The hiring of Leo Apotheker, a prominent salesman from the software industry, to run the world’s biggest computer maker sends a strong message about what lies in store for Hewlett-Packard.
With the tough job of knocking the company’s operations into shape now largely completed, its board wants to shift the focus back to expanding its sales and reinforcing its relations with customers.
Mr Apotheker, a former chief executive of SAP, the German software company, represents a sharp contrast in experience and style to Mark Hurd, who was forced out as HP’s chief executive less than two months ago.
While Mr Hurd was a hard-nosed operations expert, Mr Apotheker built his career at SAP by expanding the company’s sales operations around the world.
That included running several of its country-level sales organisations, including the US, before going on to head its overall sales operations and, eventually, rising to the position of chief executive.
Paul Hamerman, an analyst at Forrester Research, said the selection of Mr Apotheker was “a rather odd choice”.
“He brings some strengths to the table: he built the SAP global sales organisation and is very well connected with very large companies,” he said. “On the other hand, the employee morale and customer relations did suffer under his tenure as CEO and that is a risk for HP.”
Mr Apotheker, a German national, relishes his reputation as a cosmopolitan, says one person who has worked with him. This contrasts with Mr Hurd, who spent most of his career in the US mid-West as head of computer-maker NCR.
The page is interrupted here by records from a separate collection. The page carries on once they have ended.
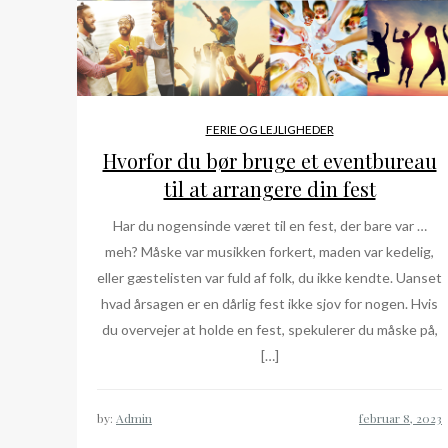
FERIE OG LEJLIGHEDER
Hvorfor du bør bruge et eventbureau
til at arrangere din fest
Har du nogensinde været til en fest, der bare var …
meh? Måske var musikken forkert, maden var kedelig,
eller gæstelisten var fuld af folk, du ikke kendte. Uanset
hvad årsagen er en dårlig fest ikke sjov for nogen. Hvis
du overvejer at holde en fest, spekulerer du måske på,
[…]
by:
Admin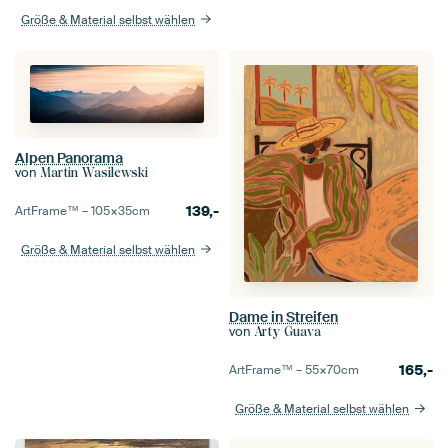
Größe & Material selbst wählen
Alpen Panorama
von
Martin Wasilewski
139,-
ArtFrame™ –
105×35
cm
Größe & Material selbst wählen
Dame in Streifen
von
Arty Guava
165,-
ArtFrame™ –
55×70
cm
Größe & Material selbst wählen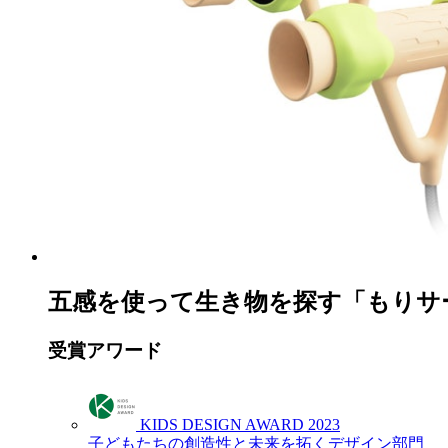
五感を使って生き物を探す「もりサ
受賞アワード
KIDS DESIGN AWARD 2023
子どもたちの創造性と未来を拓くデザイン部門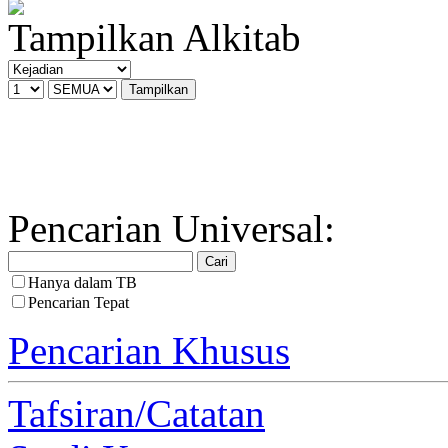
Tampilkan Alkitab
Pencarian Universal:
Hanya dalam TB
Pencarian Tepat
Pencarian Khusus
Tafsiran/Catatan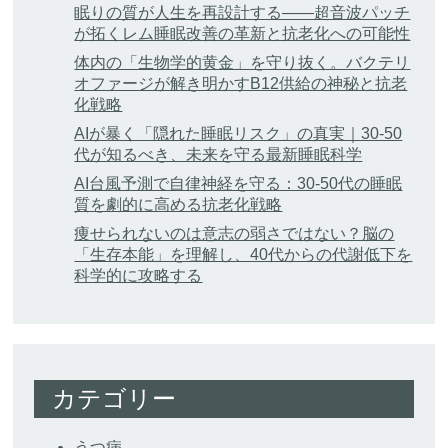
眠りの質が人生を再設計する——超音波パッチ
が拓くレム睡眠改善の革新と抗老化への可能性
体内の「生物学的黄金」を守り抜く。バクテリ
オファージが解き明かすB12供給の神秘と抗老
化戦略
AIが暴く「隠れた睡眠リスク」の真実｜30-50
代が知るべき、未来を守る最新睡眠科学
AI台風予測で自律神経を守る：30-50代の睡眠
質を劇的に高める抗老化戦略
痩せられないのは意志の弱さではない？脳の
「生存本能」を理解し、40代からの代謝低下を
科学的に攻略する
カテゴリー
うつ病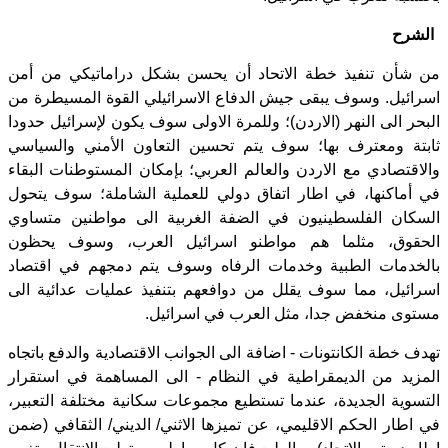
الشرح
من شأن تنفيذ خطة الاتحاد أن يحسن بشكل دراماتيكي من أمن
اسرائيل. وسوف يبقى جيش الدفاع الاسرائيلي القوة المسيطرة من
البحر الى النهر (الاردن)؛ وللمرة الاولى سوف يكون لإسرائيل حدودا
ثابتة ومعترف بها؛ سوف يتم تحسين التعاون الأمني والسياسي
والاقتصادي مع الاردن والعالم العربي؛ بإمكان المستوطنات البقاء
في أماكنها، في اطار اتفاق دولي للعملية الشاملة؛ سوف يتحول
السكان الفلسطينيون في الضفة الغربية الى مواطنين متساوي
الحقوق، مثلما هم مواطنو اسرائيل العرب، وسوف يحظون
بالخدمات الطبية وخدمات الرفاه وسوف يتم دمجهم في اقتصاد
اسرائيل، مما سوف يقلل من دوافعهم بتنفيذ عمليات عدائية الى
مستوى منخفض جدا، مثل العرب في اسرائيل.
تهدف خطة الكانتونات - اضافة الى الجوانب الاقتصادية والدفع باتجاه
المزيد من الديمقراطية في النظام - الى المساهمة في استقرار
التسوية الجديدة، عندما تستطيع مجموعات سكانية مختلفة التعبير،
في اطار الحكم الاقليمي، عن تميزها الاثني/ الديني/ الثقافي (ضمن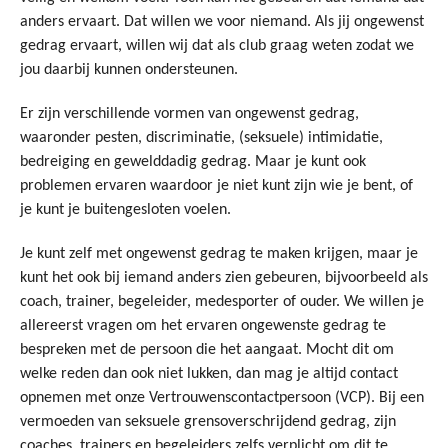
anders ervaart. Dat willen we voor niemand. Als jij ongewenst 
gedrag ervaart, willen wij dat als club graag weten zodat we 
jou daarbij kunnen ondersteunen.
Er zijn verschillende vormen van ongewenst gedrag, 
waaronder pesten, discriminatie, (seksuele) intimidatie, 
bedreiging en gewelddadig gedrag. Maar je kunt ook 
problemen ervaren waardoor je niet kunt zijn wie je bent, of 
je kunt je buitengesloten voelen.
Je kunt zelf met ongewenst gedrag te maken krijgen, maar je 
kunt het ook bij iemand anders zien gebeuren, bijvoorbeeld als 
coach, trainer, begeleider, medesporter of ouder. We willen je 
allereerst vragen om het ervaren ongewenste gedrag te 
bespreken met de persoon die het aangaat. Mocht dit om 
welke reden dan ook niet lukken, dan mag je altijd contact 
opnemen met onze Vertrouwenscontactpersoon (VCP). Bij een 
vermoeden van seksuele grensoverschrijdend gedrag, zijn 
coaches, trainers en begeleiders zelfs verplicht om dit te 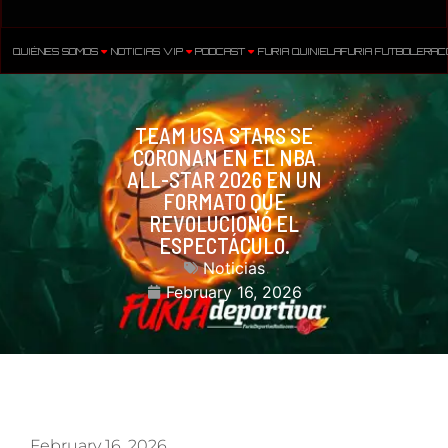
QUIÉNES SOMOS
NOTICIAS VIP
PODCAST
FURIA QUINIELA
FURIA FUTBOLERA
C
TEAM USA STARS SE
CORONAN EN EL NBA
ALL-STAR 2026 EN UN
FORMATO QUE
REVOLUCIONÓ EL
ESPECTÁCULO.
Noticias
February 16, 2026
February 16, 2026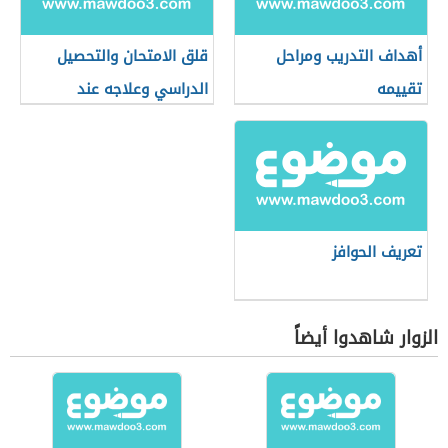
أهداف التدريب ومراحل
قلق الامتحان والتحصيل
تقييمه
الدراسي وعلاجه عند
الأطفال
تعريف الحوافز
الزوار شاهدوا أيضاً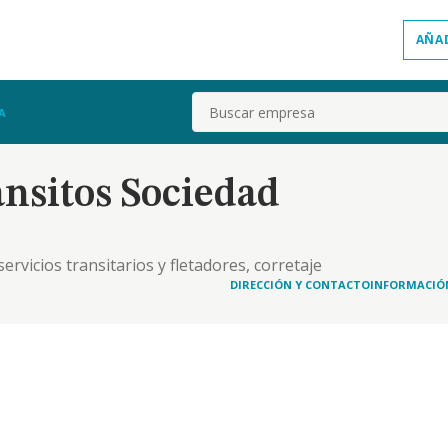
AÑA
Buscar
A
nsitos Sociedad
ervicios transitarios y fletadores, corretaje
DIRECCIÓN Y CONTACTO
INFORMACIÓ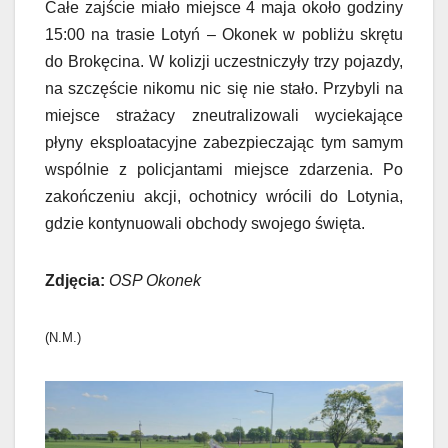
Całe zajście miało miejsce 4 maja około godziny
15:00 na trasie Lotyń – Okonek w pobliżu skrętu
do Brokęcina. W kolizji uczestniczyły trzy pojazdy,
na szczęście nikomu nic się nie stało. Przybyli na
miejsce strażacy zneutralizowali wyciekające
płyny eksploatacyjne zabezpieczając tym samym
wspólnie z policjantami miejsce zdarzenia. Po
zakończeniu akcji, ochotnicy wrócili do Lotynia,
gdzie kontynuowali obchody swojego święta.
Zdjęcia:
OSP Okonek
(N.M.)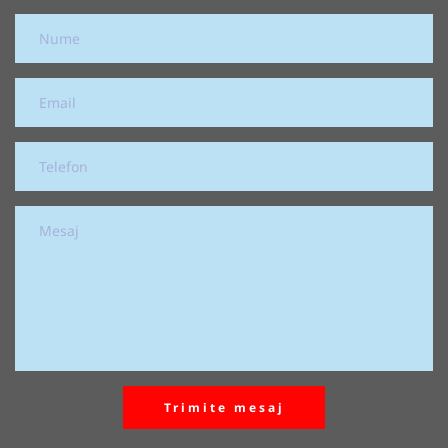
Trimite mesaj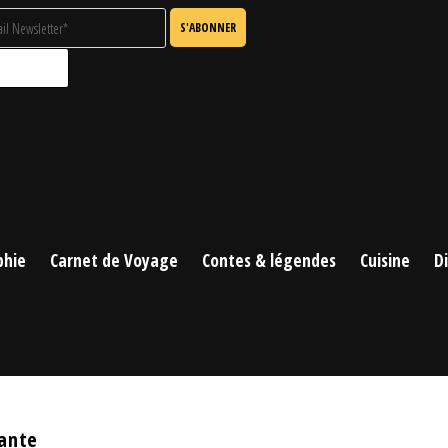
phie
Carnet de Voyage
Contes & légendes
Cuisine
D
ante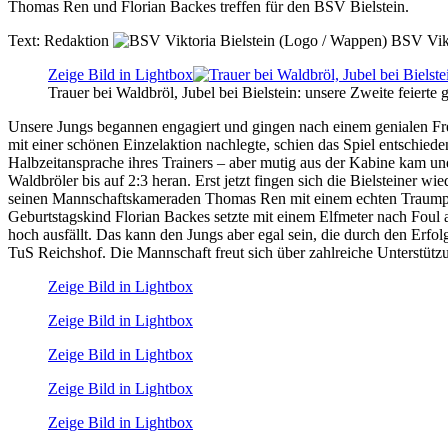
Thomas Ren und Florian Backes treffen für den BSV Bielstein.
Text:
Redaktion
BSV Vikt
Zeige Bild in Lightbox
Trauer bei Waldbröl, Jubel bei Bielstein: unsere Zweite feiert
Unsere Jungs begannen engagiert und gingen nach einem genialen Fre
mit einer schönen Einzelaktion nachlegte, schien das Spiel entschiede
Halbzeitansprache ihres Trainers – aber mutig aus der Kabine kam un
Waldbröler bis auf 2:3 heran. Erst jetzt fingen sich die Bielsteiner 
seinen Mannschaftskameraden Thomas Ren mit einem echten Traumpass
Geburtstagskind Florian Backes setzte mit einem Elfmeter nach Foul a
hoch ausfällt. Das kann den Jungs aber egal sein, die durch den Erfo
TuS Reichshof. Die Mannschaft freut sich über zahlreiche Unterstütz
Zeige Bild in Lightbox
Zeige Bild in Lightbox
Zeige Bild in Lightbox
Zeige Bild in Lightbox
Zeige Bild in Lightbox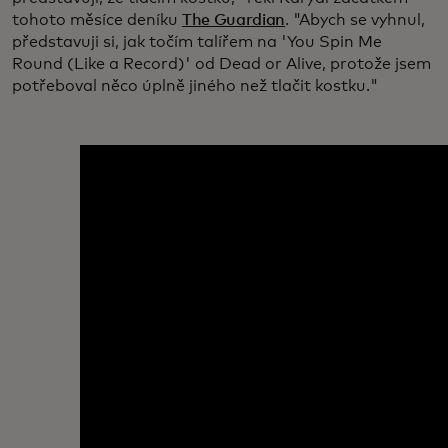
tohoto měsíce deníku
The Guardian
. "Abych se vyhnul,
představuji si, jak točím talířem na 'You Spin Me
Round (Like a Record)' od Dead or Alive, protože jsem
potřeboval něco úplně jiného než tlačit kostku."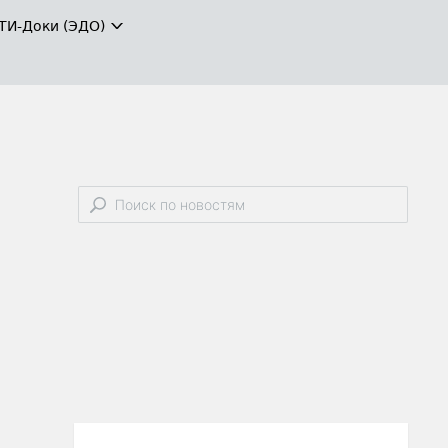
ТИ-Доки (ЭДО)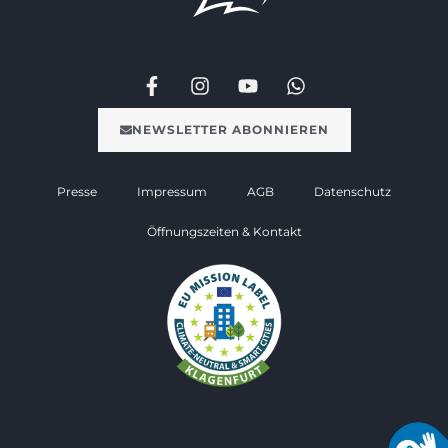
NEWSLETTER ABONNIEREN
Presse
Impressum
AGB
Datenschutz
Öffnungszeiten & Kontakt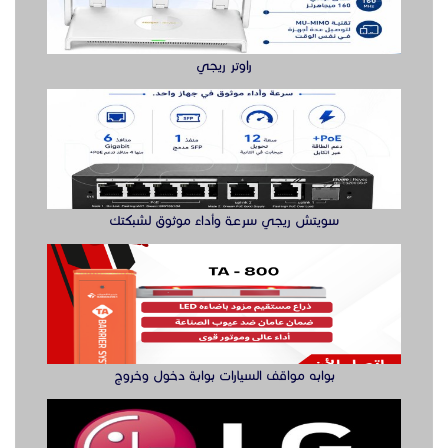
بوابه مواقف السيارات بوابة دخول وخروج
صيانة التلفزيةن والصوتيات
الدول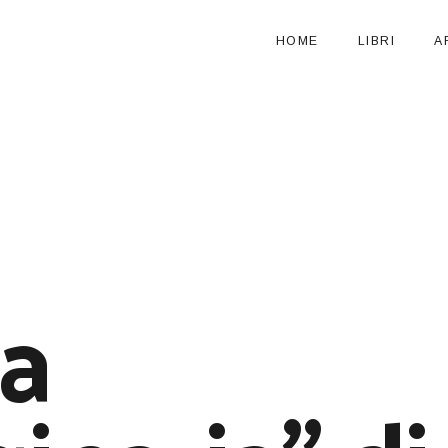
HOME
LIBRI
A
ta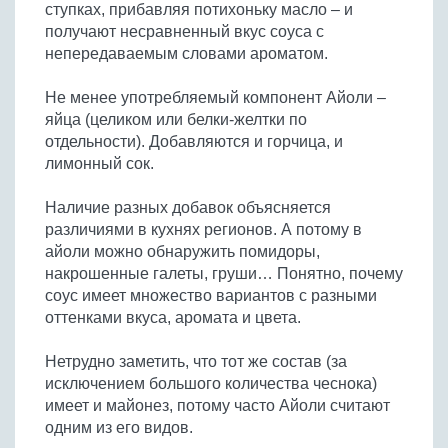
ступках, прибавляя потихоньку масло – и
Бобовые
получают несравненный вкус соуса с
Яйца
непередаваемым словами ароматом.
Крупы
Не менее употребляемый компонент Айоли –
яйца (целиком или белки-желтки по
отдельности). Добавляются и горчица, и
лимонный сок.
Наличие разных добавок объясняется
различиями в кухнях регионов. А потому в
айоли можно обнаружить помидоры,
накрошенные галеты, груши… Понятно, почему
соус имеет множество вариантов с разными
оттенками вкуса, аромата и цвета.
Нетрудно заметить, что тот же состав (за
исключением большого количества чеснока)
имеет и майонез, потому часто Айоли считают
одним из его видов.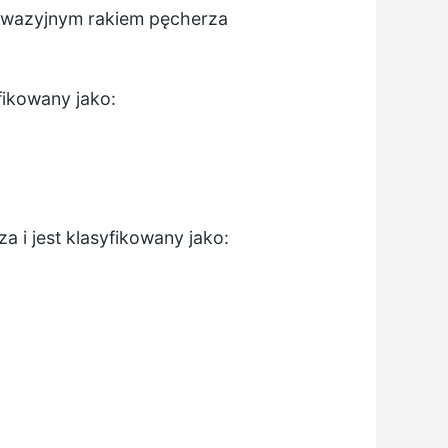
inwazyjnym rakiem pęcherza
fikowany jako:
 i jest klasyfikowany jako: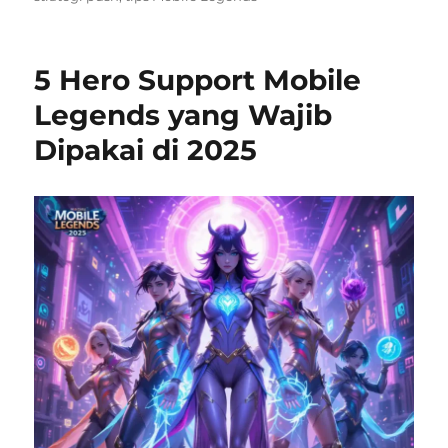
5 Hero Support Mobile
Legends yang Wajib
Dipakai di 2025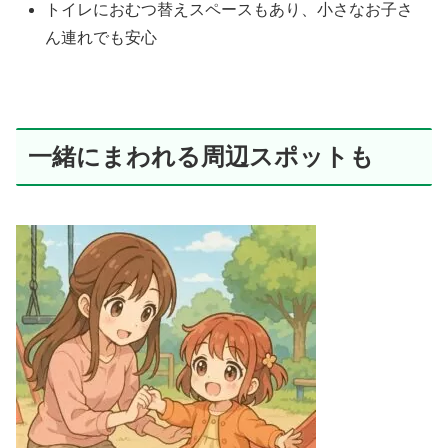
トイレにおむつ替えスペースもあり、小さなお子さ
ん連れでも安心
一緒にまわれる周辺スポットも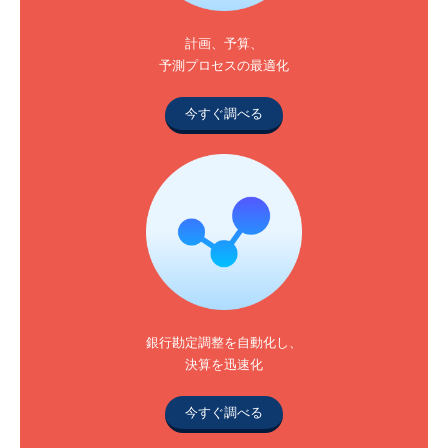
計画、予算、
予測プロセスの最適化
今すぐ調べる
銀行勘定調整を自動化し、
決算を迅速化
今すぐ調べる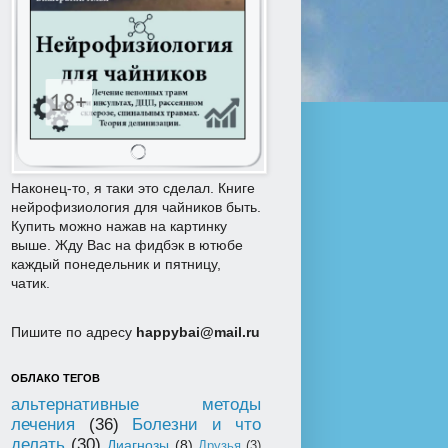
Наконец-то, я таки это сделал. Книге
нейрофизиология для чайников быть.
Купить можно нажав на картинку
выше. Жду Вас на фидбэк в ютюбе
каждый понедельник и пятницу,
чатик.
Пишите по адресу
happybai@mail.ru
ОБЛАКО ТЕГОВ
альтернативные методы
лечения
(36)
Болезни и что
делать
(30)
Диагнозы
(8)
Друзья
(3)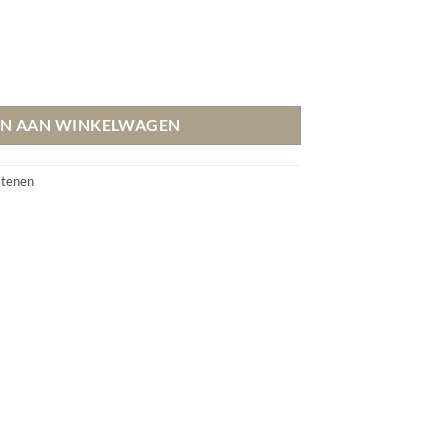
N AAN WINKELWAGEN
stenen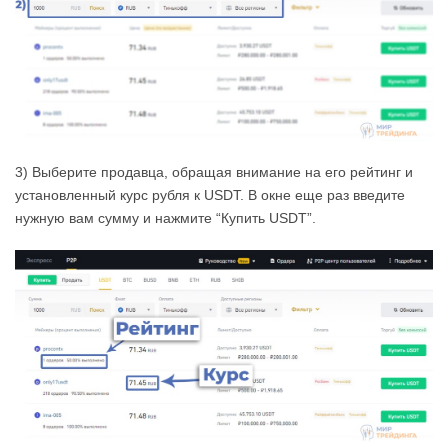
3) Выберите продавца, обращая внимание на его рейтинг и
установленный курс рубля к USDT. В окне еще раз введите
нужную вам сумму и нажмите “Купить USDT”.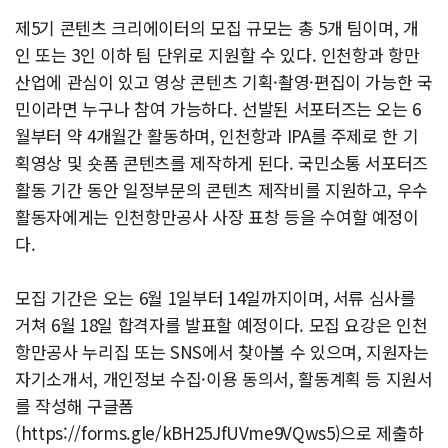
제5기 콘텐츠 크리에이터의 모집 규모는 총 5개 팀이며, 개
인 또는 3인 이하 팀 단위로 지원할 수 있다. 인천항과 항만
산업에 관심이 있고 영상 콘텐츠 기획·촬영·편집이 가능한 국
민이라면 누구나 참여 가능하다. 선발된 서포터즈는 오는 6
월부터 약 4개월간 활동하며, 인천항과 IPA를 주제로 한 기
획영상 및 숏폼 콘텐츠를 제작하게 된다. 국민소통 서포터즈
활동 기간 동안 일정부문의 콘텐츠 제작비를 지원하고, 우수
활동자에게는 인천항만공사 사장 표창 등을 수여할 예정이
다.
모집 기간은 오는 6월 1일부터 14일까지이며, 서류 심사를
거쳐 6월 18일 합격자를 발표할 예정이다. 모집 요강은 인천
항만공사 누리집 또는 SNS에서 찾아볼 수 있으며, 지원자는
자기소개서, 개인정보 수집·이용 동의서, 활동계획 등 지원서
를 작성해 구글폼
(https://forms.gle/kBH25JfUVme9VQws5)으로 제출하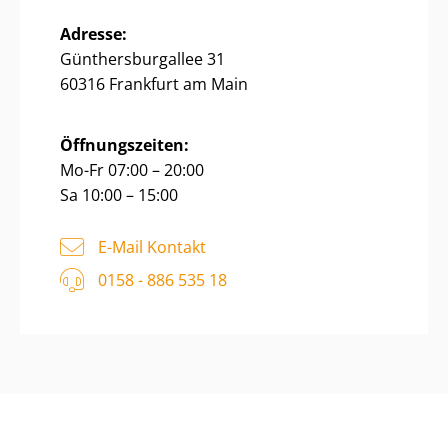
Adresse:
Gün­thers­bur­g­al­lee 31
60316 Frankfurt am Main
Öffnungszeiten:
Mo-Fr 07:00 – 20:00
Sa 10:00 – 15:00
E-Mail Kontakt
0158 - 886 535 18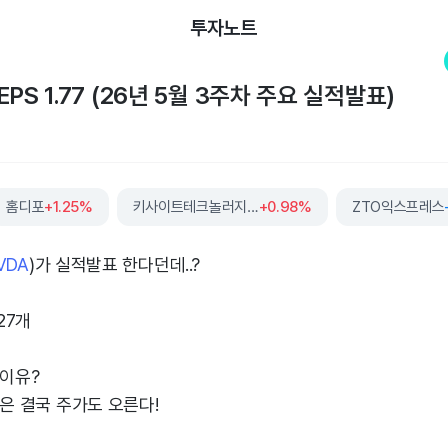
투자노트
PS 1.77 (26년 5월 3주차 주요 실적발표)
홈디포
+1.25%
키사이트테크놀러지스
+0.98%
ZTO익스프레스
VDA
)가 실적발표 한다던데..?
27개
 이유?
업은 결국 주가도 오른다!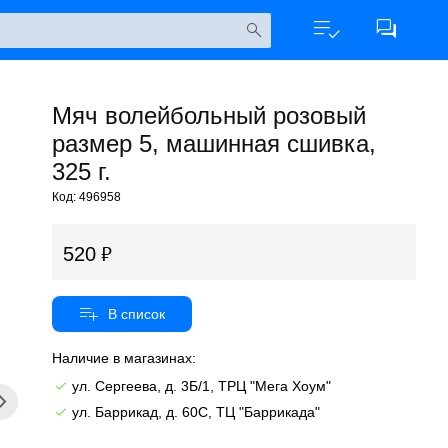
Мяч волейбольный розовый
размер 5, машинная сшивка,
325 г.
Код: 496958
520
Наличие в магазинах:
ул. Сергеева, д. 3Б/1, ТРЦ "Мега Хоум"
ул. Баррикад, д. 60С, ТЦ "Баррикада"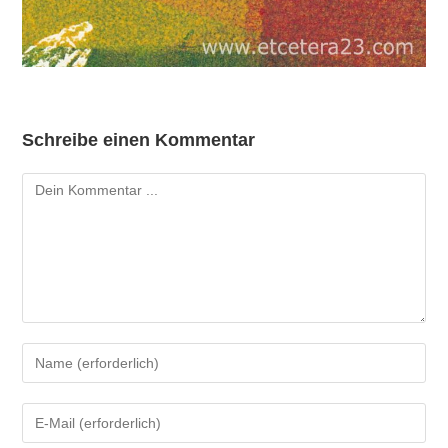
Schreibe einen Kommentar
Yet it was Mr Apotheker’s lot to take the helm at SAP in the middle of a deep recession, casting him in the role of cost-cutter and forcing him to find ways to boost revenues that antagonised some of SAP’s biggest customers and eventually proved his undoing.
As co-chief executive with Henning Kagermann, one of SAP’s founders, Mr Apotheker bore the brunt of the criticism in Germany for SAP’s decision in early 2009 to cut 3,000 jobs, the first cull in its history. He was also criticised for trying to offset slower software sales by ramping up maintenance fees for existing customers, a decision that caused a backlash from SAP’s biggest domestic customers.
The fall-out led SAP’s board to force Mr Apotheker out earlier this year, less than 12 months after he had become sole chief executive.
Mr Apotheker’s brief leadership was bedevilled by delays to one of the company’s most important initiatives of recent years. Known as Business by Design, the software was intended to launch the company deeper into the small business market and give it its first big foothold in the market for delivering software over the internet.
HP’s decision to look overseas for a chief executive marks a return to earlier practices in at least one other way: Mr Apotheker’s CV echoes that of Carly Fiorina, the former chief executive who once ran sales and marketing for telecom equipment maker Lucent.